Matej Trusa

Personal information
- Full name: Matej Trusa
- Date of birth: 29 November 2000 (age 25)
- Place of birth: Michalovce, Slovakia
- Height: 1.88 m (6 ft 2 in)
- Position: Forward

Team information
- Current team: Dunajská Streda
- Number: 46

Youth career
- 2009–2019: Zemplín Michalovce

Senior career*
- Years: Team / Apps / (Gls)
- 2019–2021: Zemplín Michalovce / 61 / (13)
- 2022–2023: Viktoria Plzeň / 7 / (0)
- 2022–2023: → Hradec Králové (loan) / 15 / (2)
- 2023–: Dunajská Streda / 68 / (29)

International career
- 2020–2022: Slovakia U21 / 15 / (9)

= Matej Trusa =

Slovak footballer

Matej Trusa (born 29 November 2000) is a Slovak professional footballer who plays as a forward for Dunajská Streda.

==Club career==
===Zemplín Michalovce===
Trusa made his Fortuna Liga debut for Zemplín Michalovce against iClinic Sereď on 16 February 2019. He replaced Peter Kolesár in the stoppage time of the 1–0 home victory.
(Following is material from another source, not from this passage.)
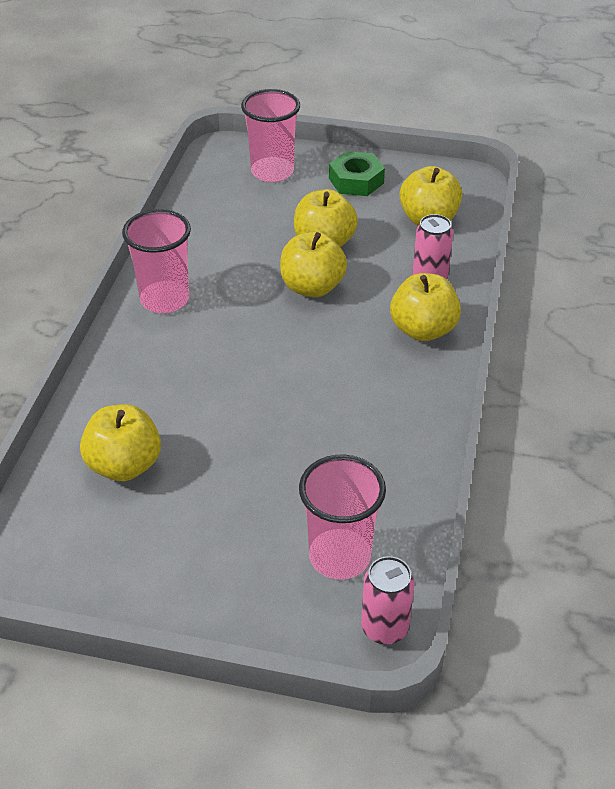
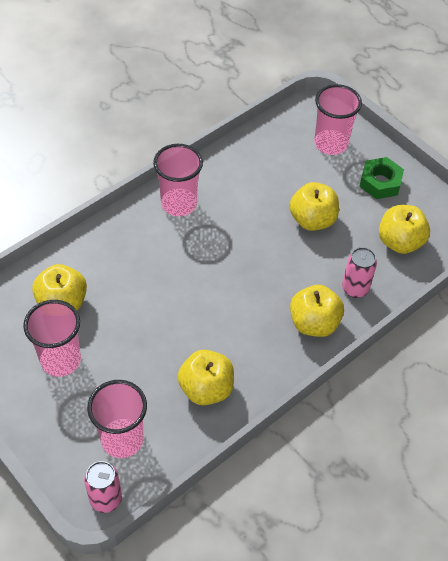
camera: 35 degrees right, 10 degrees up
(183, 523) = (60, 360): none -> pink cup
(312, 287) = (274, 248): yellow apple -> yellow apple (206, 389)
On 14 September 2019, he was seriously injured in a home league fixture against AS Trenčín, when he was tackled by Cole Kpekawa in the 8th minute of the match. He suffered tibia and fibula fracture and it was reported that he was going to be unavailable for up to 12 months. Trusa, however, managed to recover in six months.

===Dunajská Streda===
On 1 July 2023, Trusa re-joined former manager from Viktoria Plzeň Adrián Guľa at Dunajská Streda, signing a three-year contract.

==International career==
Trusa was first recognised with a senior national team call-up on 23 May 2022, while still being active in the U21 team, although he remained unnominated for June international fixtures following a suspension ahead of a qualifier against Malta. Senior team Štefan Tarkovič recognised him as an alternate ahead of four UEFA Nations League fixtures against Belarus, Azerbaijan and Kazakhstan scheduled for June.